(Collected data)
= Beginning of Section =

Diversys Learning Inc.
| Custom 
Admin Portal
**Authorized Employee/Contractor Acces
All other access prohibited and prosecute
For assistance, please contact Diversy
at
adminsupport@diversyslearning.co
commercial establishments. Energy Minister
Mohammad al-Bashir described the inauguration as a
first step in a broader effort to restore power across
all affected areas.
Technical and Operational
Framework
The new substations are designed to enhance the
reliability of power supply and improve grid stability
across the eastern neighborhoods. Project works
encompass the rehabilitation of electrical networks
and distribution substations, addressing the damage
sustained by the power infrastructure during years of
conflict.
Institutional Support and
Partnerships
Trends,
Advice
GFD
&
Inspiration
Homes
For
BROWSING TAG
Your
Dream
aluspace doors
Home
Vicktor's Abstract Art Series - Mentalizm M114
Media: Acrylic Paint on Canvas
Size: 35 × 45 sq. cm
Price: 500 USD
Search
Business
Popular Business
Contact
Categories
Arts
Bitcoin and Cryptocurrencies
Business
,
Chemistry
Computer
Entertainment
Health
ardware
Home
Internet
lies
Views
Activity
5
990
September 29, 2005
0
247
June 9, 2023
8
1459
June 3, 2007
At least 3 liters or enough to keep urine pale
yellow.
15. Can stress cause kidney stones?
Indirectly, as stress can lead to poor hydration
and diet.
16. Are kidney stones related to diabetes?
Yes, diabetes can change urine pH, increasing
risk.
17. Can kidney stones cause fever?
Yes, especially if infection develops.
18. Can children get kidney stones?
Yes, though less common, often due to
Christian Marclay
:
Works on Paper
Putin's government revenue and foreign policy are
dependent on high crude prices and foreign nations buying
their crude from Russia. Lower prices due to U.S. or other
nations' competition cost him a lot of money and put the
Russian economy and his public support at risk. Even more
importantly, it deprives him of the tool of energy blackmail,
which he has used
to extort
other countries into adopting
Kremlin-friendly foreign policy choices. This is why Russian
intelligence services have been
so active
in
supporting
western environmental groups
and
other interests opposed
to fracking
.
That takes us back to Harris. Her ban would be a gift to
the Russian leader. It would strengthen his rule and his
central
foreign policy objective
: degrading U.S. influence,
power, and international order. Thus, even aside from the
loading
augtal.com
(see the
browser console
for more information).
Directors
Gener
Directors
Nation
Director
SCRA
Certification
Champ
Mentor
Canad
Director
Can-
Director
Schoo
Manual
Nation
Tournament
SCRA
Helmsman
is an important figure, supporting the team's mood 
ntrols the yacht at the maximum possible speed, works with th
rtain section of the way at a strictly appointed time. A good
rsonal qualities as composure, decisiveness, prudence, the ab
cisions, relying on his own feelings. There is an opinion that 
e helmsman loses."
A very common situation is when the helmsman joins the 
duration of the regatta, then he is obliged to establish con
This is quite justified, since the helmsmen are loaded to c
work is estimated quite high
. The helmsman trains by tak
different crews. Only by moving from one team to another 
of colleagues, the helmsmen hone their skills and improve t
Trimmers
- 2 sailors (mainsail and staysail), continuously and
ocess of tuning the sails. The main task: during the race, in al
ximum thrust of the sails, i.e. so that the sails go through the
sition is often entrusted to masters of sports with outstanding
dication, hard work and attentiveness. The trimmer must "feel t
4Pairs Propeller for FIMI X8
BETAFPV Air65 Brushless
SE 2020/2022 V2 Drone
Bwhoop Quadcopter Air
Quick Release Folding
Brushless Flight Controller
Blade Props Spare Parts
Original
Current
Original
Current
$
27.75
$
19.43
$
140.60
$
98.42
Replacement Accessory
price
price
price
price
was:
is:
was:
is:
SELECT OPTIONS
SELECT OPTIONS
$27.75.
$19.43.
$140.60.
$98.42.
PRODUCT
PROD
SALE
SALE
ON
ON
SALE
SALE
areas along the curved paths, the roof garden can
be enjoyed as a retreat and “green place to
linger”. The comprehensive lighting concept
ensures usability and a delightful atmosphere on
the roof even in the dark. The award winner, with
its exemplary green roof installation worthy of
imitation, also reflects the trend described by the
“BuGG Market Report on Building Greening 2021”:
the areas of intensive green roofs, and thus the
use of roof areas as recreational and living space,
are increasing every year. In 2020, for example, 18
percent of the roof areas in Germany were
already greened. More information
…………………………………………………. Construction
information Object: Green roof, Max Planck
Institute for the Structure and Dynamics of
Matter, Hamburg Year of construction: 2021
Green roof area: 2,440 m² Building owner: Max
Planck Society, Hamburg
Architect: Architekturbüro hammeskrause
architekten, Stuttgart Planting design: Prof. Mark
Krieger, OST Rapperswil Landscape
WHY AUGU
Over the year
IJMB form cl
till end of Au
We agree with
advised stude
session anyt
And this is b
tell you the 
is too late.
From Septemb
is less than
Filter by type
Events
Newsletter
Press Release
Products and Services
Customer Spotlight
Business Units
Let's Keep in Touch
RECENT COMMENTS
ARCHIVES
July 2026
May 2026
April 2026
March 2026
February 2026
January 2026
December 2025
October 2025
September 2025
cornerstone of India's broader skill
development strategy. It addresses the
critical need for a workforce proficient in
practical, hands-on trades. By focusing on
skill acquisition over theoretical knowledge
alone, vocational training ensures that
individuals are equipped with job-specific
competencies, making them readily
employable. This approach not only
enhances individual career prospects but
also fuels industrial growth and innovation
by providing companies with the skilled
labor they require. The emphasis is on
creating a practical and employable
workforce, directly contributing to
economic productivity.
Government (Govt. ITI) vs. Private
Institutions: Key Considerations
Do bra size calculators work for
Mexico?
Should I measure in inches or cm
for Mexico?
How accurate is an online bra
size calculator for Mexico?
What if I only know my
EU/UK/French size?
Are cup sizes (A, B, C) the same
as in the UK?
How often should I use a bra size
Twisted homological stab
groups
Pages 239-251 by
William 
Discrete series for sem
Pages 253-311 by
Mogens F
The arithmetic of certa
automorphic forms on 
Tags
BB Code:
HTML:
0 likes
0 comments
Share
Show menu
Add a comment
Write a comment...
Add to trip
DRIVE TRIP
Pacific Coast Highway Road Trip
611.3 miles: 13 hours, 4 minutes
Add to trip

= End of Section =

Copy every line of the records above, keeping each line the same as it appears.

*Answer space:*
Diversys Learning Inc.
| Custom 
Admin Portal
**Authorized Employee/Contractor Acces
All other access prohibited and prosecute
For assistance, please contact Diversy
at
adminsupport@diversyslearning.co
commercial establishments. Energy Minister
Mohammad al-Bashir described the inauguration as a
first step in a broader effort to restore power across
all affected areas.
Technical and Operational
Framework
The new substations are designed to enhance the
reliability of power supply and improve grid stability
across the eastern neighborhoods. Project works
encompass the rehabilitation of electrical networks
and distribution substations, addressing the damage
sustained by the power infrastructure during years of
conflict.
Institutional Support and
Partnerships
Trends,
Advice
GFD
&
Inspiration
Homes
For
BROWSING TAG
Your
Dream
aluspace doors
Home
Vicktor's Abstract Art Series - Mentalizm M114
Media: Acrylic Paint on Canvas
Size: 35 × 45 sq. cm
Price: 500 USD
Search
Business
Popular Business
Contact
Categories
Arts
Bitcoin and Cryptocurrencies
Business
,
Chemistry
Computer
Entertainment
Health
ardware
Home
Internet
lies
Views
Activity
5
990
September 29, 2005
0
247
June 9, 2023
8
1459
June 3, 2007
At least 3 liters or enough to keep urine pale
yellow.
15. Can stress cause kidney stones?
Indirectly, as stress can lead to poor hydration
and diet.
16. Are kidney stones related to diabetes?
Yes, diabetes can change urine pH, increasing
risk.
17. Can kidney stones cause fever?
Yes, especially if infection develops.
18. Can children get kidney stones?
Yes, though less common, often due to
Christian Marclay
:
Works on Paper
Putin's government revenue and foreign policy are
dependent on high crude prices and foreign nations buying
their crude from Russia. Lower prices due to U.S. or other
nations' competition cost him a lot of money and put the
Russian economy and his public support at risk. Even more
importantly, it deprives him of the tool of energy blackmail,
which he has used
to extort
other countries into adopting
Kremlin-friendly foreign policy choices. This is why Russian
intelligence services have been
so active
in
supporting
western environmental groups
and
other interests opposed
to fracking
.
That takes us back to Harris. Her ban would be a gift to
the Russian leader. It would strengthen his rule and his
central
foreign policy objective
: degrading U.S. influence,
power, and international order. Thus, even aside from the
loading
augtal.com
(see the
browser console
for more information).
Directors
Gener
Directors
Nation
Director
SCRA
Certification
Champ
Mentor
Canad
Director
Can-
Director
Schoo
Manual
Nation
Tournament
SCRA
Helmsman
is an important figure, supporting the team's mood 
ntrols the yacht at the maximum possible speed, works with th
rtain section of the way at a strictly appointed time. A good
rsonal qualities as composure, decisiveness, prudence, the ab
cisions, relying on his own feelings. There is an opinion that 
e helmsman loses."
A very common situation is when the helmsman joins the 
duration of the regatta, then he is obliged to establish con
This is quite justified, since the helmsmen are loaded to c
work is estimated quite high
. The helmsman trains by tak
different crews. Only by moving from one team to another 
of colleagues, the helmsmen hone their skills and improve t
Trimmers
- 2 sailors (mainsail and staysail), continuously and
ocess of tuning the sails. The main task: during the race, in al
ximum thrust of the sails, i.e. so that the sails go through the
sition is often entrusted to masters of sports with outstanding
dication, hard work and attentiveness. The trimmer must "feel t
4Pairs Propeller for FIMI X8
BETAFPV Air65 Brushless
SE 2020/2022 V2 Drone
Bwhoop Quadcopter Air
Quick Release Folding
Brushless Flight Controller
Blade Props Spare Parts
Original
Current
Original
Current
$
27.75
$
19.43
$
140.60
$
98.42
Replacement Accessory
price
price
price
price
was:
is:
was:
is:
SELECT OPTIONS
SELECT OPTIONS
$27.75.
$19.43.
$140.60.
$98.42.
PRODUCT
PROD
SALE
SALE
ON
ON
SALE
SALE
areas along the curved paths, the roof garden can
be enjoyed as a retreat and “green place to
linger”. The comprehensive lighting concept
ensures usability and a delightful atmosphere on
the roof even in the dark. The award winner, with
its exemplary green roof installation worthy of
imitation, also reflects the trend described by the
“BuGG Market Report on Building Greening 2021”:
the areas of intensive green roofs, and thus the
use of roof areas as recreational and living space,
are increasing every year. In 2020, for example, 18
percent of the roof areas in Germany were
already greened. More information
…………………………………………………. Construction
information Object: Green roof, Max Planck
Institute for the Structure and Dynamics of
Matter, Hamburg Year of construction: 2021
Green roof area: 2,440 m² Building owner: Max
Planck Society, Hamburg
Architect: Architekturbüro hammeskrause
architekten, Stuttgart Planting design: Prof. Mark
Krieger, OST Rapperswil Landscape
WHY AUGU
Over the year
IJMB form cl
till end of Au
We agree with
advised stude
session anyt
And this is b
tell you the 
is too late.
From Septemb
is less than
Filter by type
Events
Newsletter
Press Release
Products and Services
Customer Spotlight
Business Units
Let's Keep in Touch
RECENT COMMENTS
ARCHIVES
July 2026
May 2026
April 2026
March 2026
February 2026
January 2026
December 2025
October 2025
September 2025
cornerstone of India's broader skill
development strategy. It addresses the
critical need for a workforce proficient in
practical, hands-on trades. By focusing on
skill acquisition over theoretical knowledge
alone, vocational training ensures that
individuals are equipped with job-specific
competencies, making them readily
employable. This approach not only
enhances individual career prospects but
also fuels industrial growth and innovation
by providing companies with the skilled
labor they require. The emphasis is on
creating a practical and employable
workforce, directly contributing to
economic productivity.
Government (Govt. ITI) vs. Private
Institutions: Key Considerations
Do bra size calculators work for
Mexico?
Should I measure in inches or cm
for Mexico?
How accurate is an online bra
size calculator for Mexico?
What if I only know my
EU/UK/French size?
Are cup sizes (A, B, C) the same
as in the UK?
How often should I use a bra size
Twisted homological stab
groups
Pages 239-251 by
William 
Discrete series for sem
Pages 253-311 by
Mogens F
The arithmetic of certa
automorphic forms on 
Tags
BB Code:
HTML:
0 likes
0 comments
Share
Show menu
Add a comment
Write a comment...
Add to trip
DRIVE TRIP
Pacific Coast Highway Road Trip
611.3 miles: 13 hours, 4 minutes
Add to trip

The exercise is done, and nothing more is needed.